The Kensu collector works by fetching job run JSON data from the Matillion API. It then extracts lineage and contextual information (job name, Matillion project, environment, timestamp) from this data, allowing you to understand which jobs produce which outputs and consume which inputs. To enrich the observations, the collector also retrieves schema information and metrics from the associated Snowflake tables.
The Kensu collector collects a wealth of information from your Matillion job runs and Snowflake tables. This includes job run details, such as start time, end time, and status, as well as input and output tables used by each job. Additionally, it captures schema information and metrics associated with the tables used in your Matillion jobs.
The collector seamlessly integrates with Matillion, leveraging the Matillion API to retrieve job run data. This integration requires a Matillion connection to be configured, enabling the collector to access the necessary information. With this connection, you can easily fetch data observations for all your Matillion jobs.
Ensure segregation: The Collector can be configured to handle a set of Matillion jobs only for which a different polling period can be defined (to relax the collector, for example) and a diverse collection of information to connect to Matillion or the default Kensu connection. Also, each Matillion Job can have its own Kensu connection in the Hub to assign them to different Kensu Application Groups via their token.
To provide comprehensive insights, the Kensu collector also requires Snowflake connections. These connections are used to fetch schema information and metrics from the Snowflake tables associated with your Matillion jobs. By combining data from Matillion and Snowflake, you can gain a complete understanding of your data pipelines.
The Kensu collector includes a powerful circuit breaker feature that adds an extra layer of control to your data processing. With this feature, the collector checks the observations in Kensu to identify any job-related data issues. If a data issue is detected, the circuit breaker will prevent the affected job from continuing its execution, safeguarding the integrity of your data.
The Kensu collector for Matillion comes with a few limitations that you should be aware of:
- The SQL parser used by the collector, sqloxide, may not fully parse complex SQL statements, which could result in incomplete lineage information. Please verify the completeness of the observed lineage in such cases.
- Unsupported cases will create empty lineages, which are not sent to Kensu Core
- The Kensu collector for Matillion has been tested with Snowflake data sources only.
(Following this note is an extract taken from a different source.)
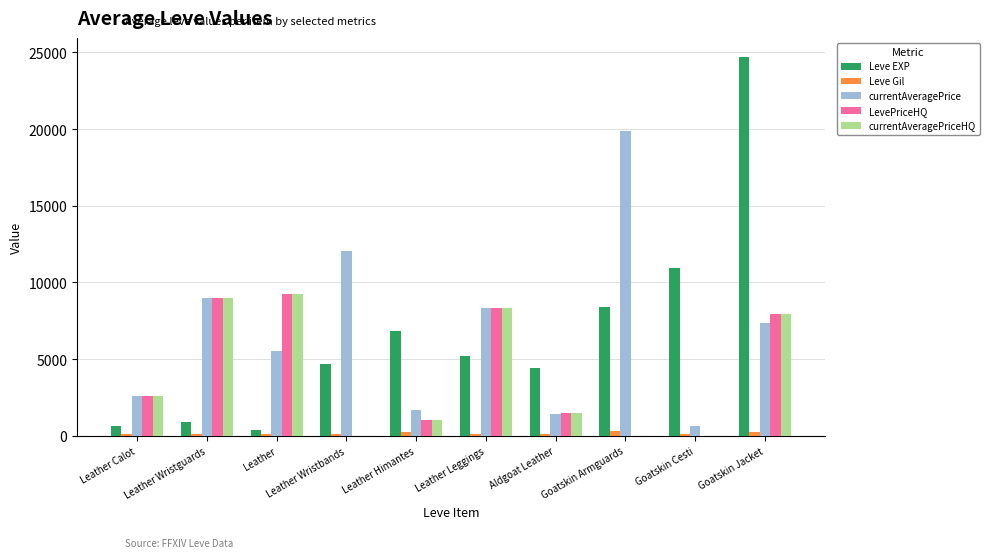

How many categories are shown in the chart?

10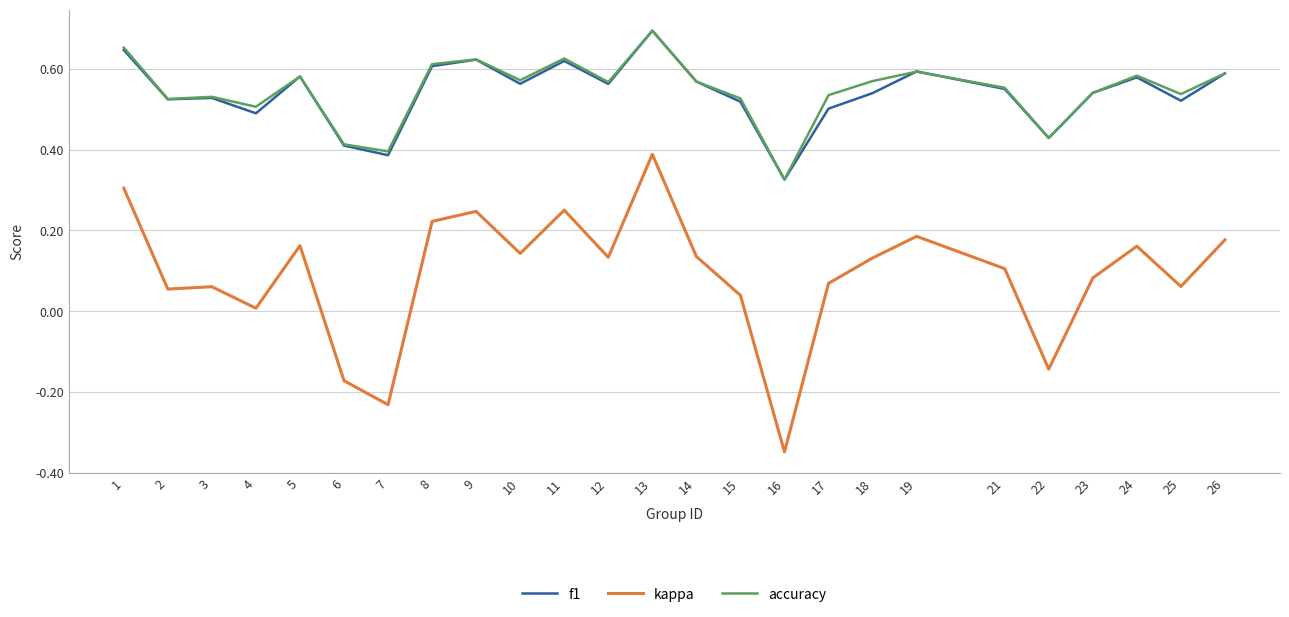

Does the chart have visible grid lines?

Yes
- The Kensu collector for Matillion has been tested with Snowflake data sources with jobs containing the following activities: - Table input - Calculator - Rename - Rewrite Table - Table Update - Distinct - Join - Create View - Extract Nested Data
The Kensu collector for Matillion follows a series of steps to collect, process, and aggregate the necessary data for observability and governance. Here's an overview of the inner workings of the collector:
- Data Retrieval: The collector retrieves the latest job run data from the Matillion API at regular intervals, typically every 5 minutes. This ensures that the observations are up to date and capture the most recent changes in your Matillion data pipelines.
- JSON Processing: Once the job run data is obtained, the collector processes the JSON response, extracting relevant information such as data sources, lineage details, and job information. This step involves parsing and structuring the JSON data for further analysis.
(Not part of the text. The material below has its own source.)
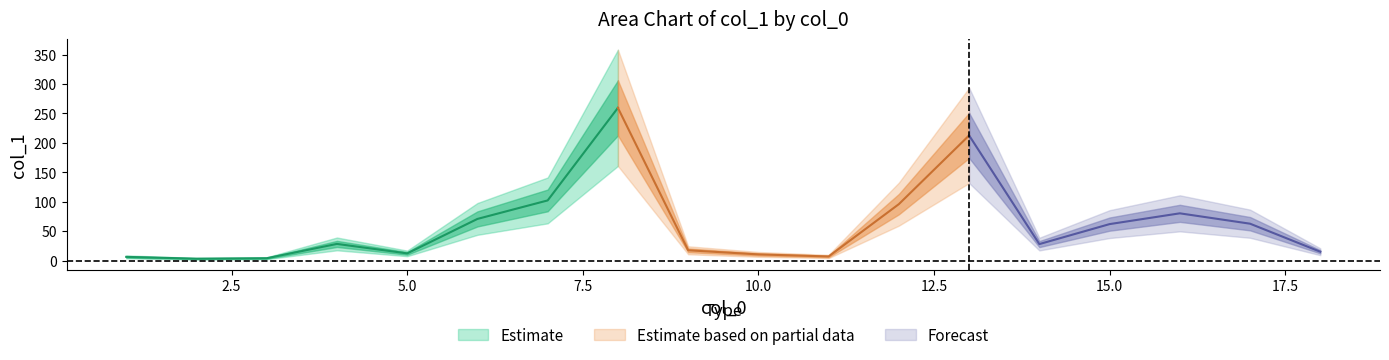

Reading left to right, list all the values displayed in this chart.

1=6.6	2=3.5	3=4.3	4=28.6	5=12.5	6=71.0	7=102.4	8=259.5	9=17.8	10=10.8	11=7.3	12=96.1	13=212.7	14=28.3	15=62.2	16=80.5	17=62.9	18=15.3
- Snowflake Querying: For each data source identified in the job run data, the collector queries the corresponding Snowflake table to retrieve additional metadata. This includes the schema information, such as column names and data types, as well as a set of metrics. The metrics collected may include statistics like missing values, number of rows, and distributions for numerical columns. By fetching this additional information from Snowflake, the collector enriches the observations with valuable insights about the underlying data.
- Aggregation and Sending: After retrieving the necessary data from both the Matillion API and Snowflake, the collector aggregates and processes the collected information. It organizes the observations, aligning them with the appropriate job runs, data sources, and associated metadata. Finally, the collector sends the aggregated data to the Kensu core, where it can be utilized for comprehensive data observability, governance, and analysis.